Después de una semana de ocurrido el incidente en el Scotiabank y después de que ilustres personalidades me escribieran para interceder con susodicho banco —incluida la periodista Patricia del Río—y ante la ausencia de una disculpa pública de los gerentes y empleados de seguridad de esta institución, quiero apuntar lo siguiente, ya que deduzco, por los numerosos comentarios en las redes sociales, que muchas personas entienden que entrar en un banco es algo así como entrar en una embajada o que, pararse frente a una ventanilla para hacer un trato financiero, es algo así como pedir limosna. Y que para mantener el dinero seguro, no importa caer en el maltrato, el vilipendio o la sospecha gratuita.
La agresión contra mi persona iniciada por el vigilante, corroborada por el gerente y consumada por las “Aguilas Negras”, demuestra una vez más que en el Perú “el cliente no tiene la razón”. A pesar de que expliqué que estaba trabajando y que les enseñé lo que estaba haciendo, de nada sirvió comunicarse. (No obstante que, desde un principio, fui amable y cuando me pidieron que me quitara el gorro que traía puesto, lo hice sin mayores problemas, aún a pesar de que adentro habían personas con gorras. (¿Discriminación? O todavía alguien piensa que para robar un banco hay que ponerse un antifaz o un artículo en la cabeza. El vídeo de vigilancia debe tener el registro completo de esto). Y claro, pues, la palabra en nuestro país no sirve de nada. La desconfianza es nuestro reino absoluto.

• Datos mostrados:
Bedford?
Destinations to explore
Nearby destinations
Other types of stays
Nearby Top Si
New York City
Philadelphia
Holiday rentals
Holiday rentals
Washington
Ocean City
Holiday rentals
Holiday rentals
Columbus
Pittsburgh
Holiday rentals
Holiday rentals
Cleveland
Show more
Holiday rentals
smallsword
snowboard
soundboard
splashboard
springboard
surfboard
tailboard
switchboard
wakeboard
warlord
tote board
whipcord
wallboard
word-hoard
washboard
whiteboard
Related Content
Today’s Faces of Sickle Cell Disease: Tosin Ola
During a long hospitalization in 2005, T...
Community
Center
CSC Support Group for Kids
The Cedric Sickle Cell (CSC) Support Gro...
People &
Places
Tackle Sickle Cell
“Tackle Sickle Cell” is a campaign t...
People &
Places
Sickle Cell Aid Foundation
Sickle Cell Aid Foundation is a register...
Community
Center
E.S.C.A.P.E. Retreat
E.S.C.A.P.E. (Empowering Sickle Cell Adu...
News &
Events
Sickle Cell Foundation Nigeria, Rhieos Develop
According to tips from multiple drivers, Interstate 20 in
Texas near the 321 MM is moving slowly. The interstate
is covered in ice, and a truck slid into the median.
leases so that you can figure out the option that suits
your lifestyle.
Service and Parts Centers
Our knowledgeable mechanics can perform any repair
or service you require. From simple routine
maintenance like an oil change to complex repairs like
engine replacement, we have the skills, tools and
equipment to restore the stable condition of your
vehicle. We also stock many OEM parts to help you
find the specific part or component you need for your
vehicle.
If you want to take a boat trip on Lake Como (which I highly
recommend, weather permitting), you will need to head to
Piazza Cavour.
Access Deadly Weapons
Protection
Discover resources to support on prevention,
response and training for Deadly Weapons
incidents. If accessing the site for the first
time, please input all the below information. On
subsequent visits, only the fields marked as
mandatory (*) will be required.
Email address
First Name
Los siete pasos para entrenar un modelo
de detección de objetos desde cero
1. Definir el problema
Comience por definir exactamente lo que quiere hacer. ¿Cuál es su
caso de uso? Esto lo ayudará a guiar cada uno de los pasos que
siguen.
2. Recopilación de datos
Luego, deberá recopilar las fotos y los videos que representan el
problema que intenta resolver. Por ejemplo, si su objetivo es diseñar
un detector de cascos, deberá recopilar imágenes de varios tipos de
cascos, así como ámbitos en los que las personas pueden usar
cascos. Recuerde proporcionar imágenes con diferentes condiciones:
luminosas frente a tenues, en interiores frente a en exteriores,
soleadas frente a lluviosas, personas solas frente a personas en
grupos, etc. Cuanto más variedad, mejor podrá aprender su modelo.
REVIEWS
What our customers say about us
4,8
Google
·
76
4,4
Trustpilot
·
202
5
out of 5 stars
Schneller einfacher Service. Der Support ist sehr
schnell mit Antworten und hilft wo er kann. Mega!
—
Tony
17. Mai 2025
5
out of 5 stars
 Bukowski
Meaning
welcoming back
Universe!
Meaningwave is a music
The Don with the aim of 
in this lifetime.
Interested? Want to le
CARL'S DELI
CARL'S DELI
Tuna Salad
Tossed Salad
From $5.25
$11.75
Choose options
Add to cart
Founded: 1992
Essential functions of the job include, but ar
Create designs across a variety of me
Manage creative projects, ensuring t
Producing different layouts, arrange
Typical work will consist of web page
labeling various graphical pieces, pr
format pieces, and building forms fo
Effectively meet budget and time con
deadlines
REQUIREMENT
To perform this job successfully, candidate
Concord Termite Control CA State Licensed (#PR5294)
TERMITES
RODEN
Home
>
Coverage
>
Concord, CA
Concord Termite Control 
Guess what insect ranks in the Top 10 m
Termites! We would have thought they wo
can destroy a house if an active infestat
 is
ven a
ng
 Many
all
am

• Resuelva lo siguiente:
a: Reescriba el tramo del fragmento que empieza en "Después de una" y termina en "la sospecha gratuita.", poniendo "oficina pública" en lugar de "embajada".
b: Traduzca al inglés, por favor, esta oración del fragmento: "La desconfianza es nuestro reino absoluto."
c: Según el fragmento, ¿qué periodista figura entre las personalidades que escribieron para interceder con el banco?

• Respuestas:
a:
Después de una semana de ocurrido el incidente en el Scotiabank y después de que ilustres personalidades me escribieran para interceder con susodicho banco —incluida la periodista Patricia del Río—y ante la ausencia de una disculpa pública de los gerentes y empleados de seguridad de esta institución, quiero apuntar lo siguiente, ya que deduzco, por los numerosos comentarios en las redes sociales, que muchas personas entienden que entrar en un banco es algo así como entrar en una oficina pública o que, pararse frente a una ventanilla para hacer un trato financiero, es algo así como pedir limosna. Y que para mantener el dinero seguro, no importa caer en el maltrato, el vilipendio o la sospecha gratuita.

b: Distrust is our absolute realm.

c: Patricia del Río.